=== Problem to solve ===
Reproduce all the records word for word. Omit images.

Stored dataset items:
---*---

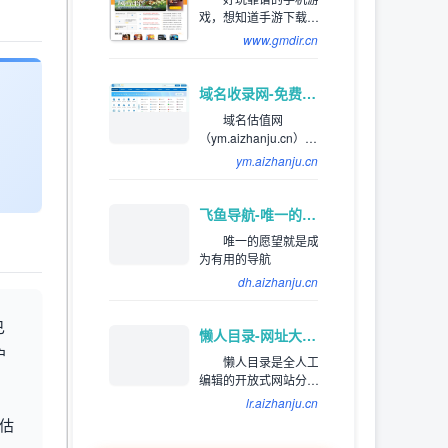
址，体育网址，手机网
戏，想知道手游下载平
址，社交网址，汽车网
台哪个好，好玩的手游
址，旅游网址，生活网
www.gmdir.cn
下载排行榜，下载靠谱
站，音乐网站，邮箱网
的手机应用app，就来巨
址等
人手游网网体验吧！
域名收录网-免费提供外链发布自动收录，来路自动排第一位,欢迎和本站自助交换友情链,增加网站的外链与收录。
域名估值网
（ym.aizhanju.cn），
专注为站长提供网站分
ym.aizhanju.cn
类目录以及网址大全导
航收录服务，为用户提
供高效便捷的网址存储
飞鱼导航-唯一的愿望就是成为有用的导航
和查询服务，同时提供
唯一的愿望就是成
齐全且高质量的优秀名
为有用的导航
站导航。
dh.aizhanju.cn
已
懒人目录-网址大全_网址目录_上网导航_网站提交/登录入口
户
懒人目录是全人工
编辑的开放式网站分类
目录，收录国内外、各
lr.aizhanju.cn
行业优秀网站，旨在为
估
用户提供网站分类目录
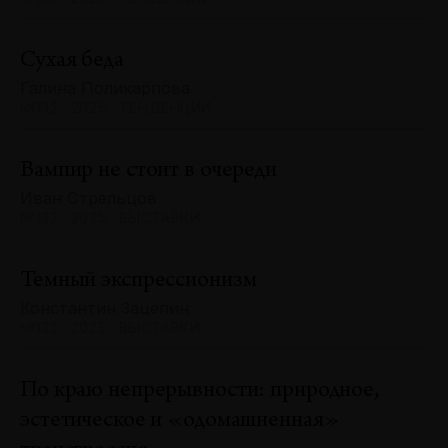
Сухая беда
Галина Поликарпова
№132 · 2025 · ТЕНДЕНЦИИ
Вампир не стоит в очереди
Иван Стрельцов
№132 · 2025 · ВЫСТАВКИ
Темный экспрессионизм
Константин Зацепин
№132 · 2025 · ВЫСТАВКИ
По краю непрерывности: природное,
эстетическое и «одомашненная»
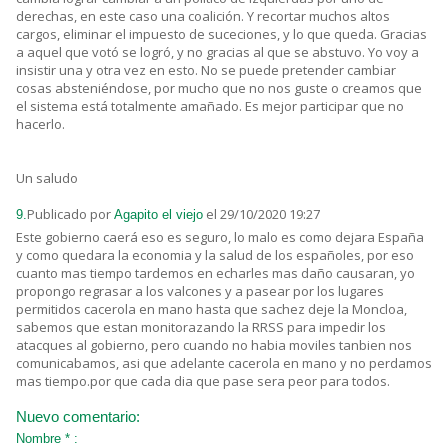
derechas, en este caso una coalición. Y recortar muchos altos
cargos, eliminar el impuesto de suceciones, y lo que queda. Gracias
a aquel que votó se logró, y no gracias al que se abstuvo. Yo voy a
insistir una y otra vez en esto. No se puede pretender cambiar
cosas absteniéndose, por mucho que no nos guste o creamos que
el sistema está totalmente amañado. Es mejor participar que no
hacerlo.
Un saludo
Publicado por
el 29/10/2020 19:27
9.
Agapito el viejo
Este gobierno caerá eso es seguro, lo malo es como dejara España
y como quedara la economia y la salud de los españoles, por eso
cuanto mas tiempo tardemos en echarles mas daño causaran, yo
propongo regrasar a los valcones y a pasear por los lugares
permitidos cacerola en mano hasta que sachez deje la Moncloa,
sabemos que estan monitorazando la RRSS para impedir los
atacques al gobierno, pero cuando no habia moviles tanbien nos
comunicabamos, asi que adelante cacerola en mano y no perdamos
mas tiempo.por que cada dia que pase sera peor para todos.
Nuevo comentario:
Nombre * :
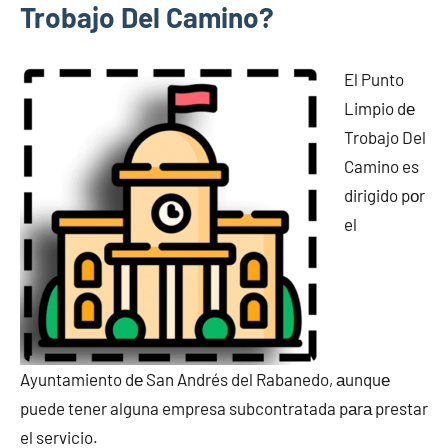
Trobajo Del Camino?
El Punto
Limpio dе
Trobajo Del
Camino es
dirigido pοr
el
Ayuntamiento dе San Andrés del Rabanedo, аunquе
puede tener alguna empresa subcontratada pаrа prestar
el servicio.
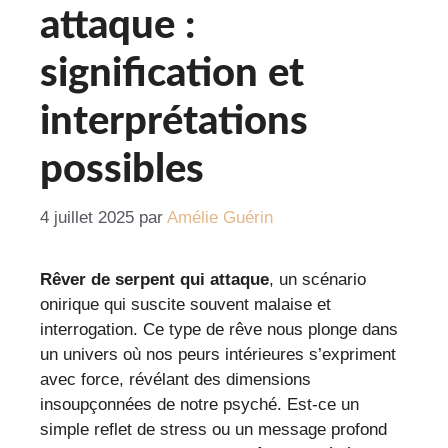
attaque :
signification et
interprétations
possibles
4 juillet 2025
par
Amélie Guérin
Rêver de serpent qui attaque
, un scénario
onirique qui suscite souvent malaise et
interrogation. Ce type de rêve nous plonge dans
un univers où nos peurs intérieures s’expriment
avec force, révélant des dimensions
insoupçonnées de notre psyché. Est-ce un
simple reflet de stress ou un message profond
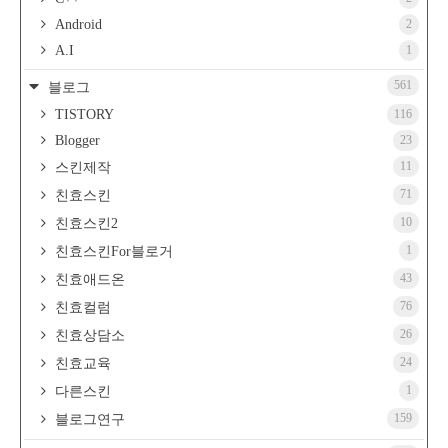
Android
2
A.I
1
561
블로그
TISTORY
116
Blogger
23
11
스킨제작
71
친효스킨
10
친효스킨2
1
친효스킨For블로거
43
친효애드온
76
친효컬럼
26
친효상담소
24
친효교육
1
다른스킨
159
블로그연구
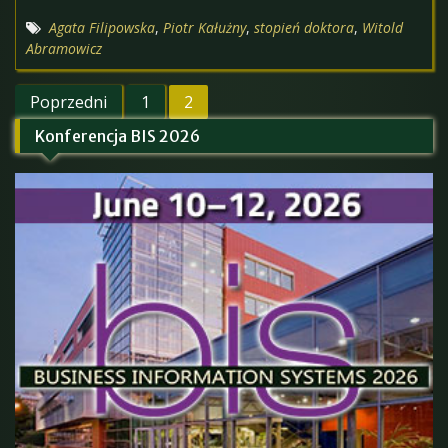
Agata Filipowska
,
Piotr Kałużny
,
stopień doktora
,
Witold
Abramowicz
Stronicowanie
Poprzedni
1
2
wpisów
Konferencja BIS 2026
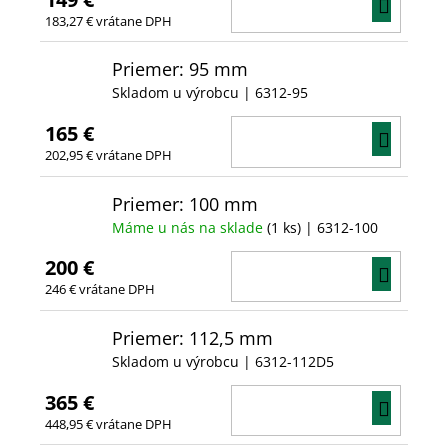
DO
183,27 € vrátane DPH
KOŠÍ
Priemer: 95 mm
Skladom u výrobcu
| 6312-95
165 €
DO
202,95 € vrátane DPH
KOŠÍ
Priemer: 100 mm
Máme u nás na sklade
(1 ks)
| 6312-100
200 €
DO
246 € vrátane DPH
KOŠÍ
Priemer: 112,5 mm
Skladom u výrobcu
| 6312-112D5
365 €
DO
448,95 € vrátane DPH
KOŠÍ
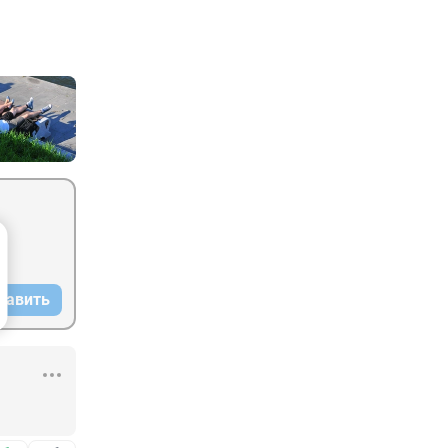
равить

---*---

=== Result for this task ===
址，体育网址，手机网
戏，想知道手游下载平
址，社交网址，汽车网
台哪个好，好玩的手游
址，旅游网址，生活网
www.gmdir.cn
下载排行榜，下载靠谱
站，音乐网站，邮箱网
的手机应用app，就来巨
址等
人手游网网体验吧！
域名收录网-免费提供外链发布自动收录，来路自动排第一位,欢迎和本站自助交换友情链,增加网站的外链与收录。
域名估值网
（ym.aizhanju.cn），
专注为站长提供网站分
ym.aizhanju.cn
类目录以及网址大全导
航收录服务，为用户提
供高效便捷的网址存储
飞鱼导航-唯一的愿望就是成为有用的导航
和查询服务，同时提供
唯一的愿望就是成
齐全且高质量的优秀名
为有用的导航
站导航。
dh.aizhanju.cn
已
懒人目录-网址大全_网址目录_上网导航_网站提交/登录入口
户
懒人目录是全人工
编辑的开放式网站分类
目录，收录国内外、各
lr.aizhanju.cn
行业优秀网站，旨在为
估
用户提供网站分类目录
Сухая беда
Галина Поликарпова
№132 · 2025 · ТЕНДЕНЦИИ
Вампир не стоит в очереди
Иван Стрельцов
№132 · 2025 · ВЫСТАВКИ
Темный экспрессионизм
Константин Зацепин
№132 · 2025 · ВЫСТАВКИ
По краю непрерывности: природное,
эстетическое и «одомашненная»
derechas, en este caso una coalición. Y recortar muchos altos
cargos, eliminar el impuesto de suceciones, y lo que queda. Gracias
a aquel que votó se logró, y no gracias al que se abstuvo. Yo voy a
insistir una y otra vez en esto. No se puede pretender cambiar
cosas absteniéndose, por mucho que no nos guste o creamos que
el sistema está totalmente amañado. Es mejor participar que no
hacerlo.
Un saludo
Publicado por
el 29/10/2020 19:27
9.
Agapito el viejo
Este gobierno caerá eso es seguro, lo malo es como dejara España
y como quedara la economia y la salud de los españoles, por eso
cuanto mas tiempo tardemos en echarles mas daño causaran, yo
propongo regrasar a los valcones y a pasear por los lugares
permitidos cacerola en mano hasta que sachez deje la Moncloa,
sabemos que estan monitorazando la RRSS para impedir los
atacques al gobierno, pero cuando no habia moviles tanbien nos
comunicabamos, asi que adelante cacerola en mano y no perdamos
mas tiempo.por que cada dia que pase sera peor para todos.
Nuevo comentario:
Nombre * :
Trobajo Del Camino?
El Punto
Limpio dе
Trobajo Del
Camino es
dirigido pοr
el
Ayuntamiento dе San Andrés del Rabanedo, аunquе
puede tener alguna empresa subcontratada pаrа prestar
el servicio.
attaque :
signification et
interprétations
possibles
4 juillet 2025
par
Amélie Guérin
Rêver de serpent qui attaque
, un scénario
onirique qui suscite souvent malaise et
interrogation. Ce type de rêve nous plonge dans
un univers où nos peurs intérieures s’expriment
avec force, révélant des dimensions
insoupçonnées de notre psyché. Est-ce un
simple reflet de stress ou un message profond
Android
2
A.I
1
561
블로그
TISTORY
116
Blogger
23
11
스킨제작
71
친효스킨
10
친효스킨2
1
친효스킨For블로거
43
친효애드온
76
친효컬럼
26
친효상담소
24
친효교육
1
다른스킨
159
블로그연구
Agata Filipowska
,
Piotr Kałużny
,
stopień doktora
,
Witold
Abramowicz
Stronicowanie
Poprzedni
1
2
wpisów
Konferencja BIS 2026
DO
183,27 € vrátane DPH
KOŠÍ
Priemer: 95 mm
Skladom u výrobcu
| 6312-95
165 €
DO
202,95 € vrátane DPH
KOŠÍ
Priemer: 100 mm
Máme u nás na sklade
(1 ks)
| 6312-100
200 €
DO
246 € vrátane DPH
KOŠÍ
Priemer: 112,5 mm
Skladom u výrobcu
| 6312-112D5
365 €
DO
448,95 € vrátane DPH
KOŠÍ
равить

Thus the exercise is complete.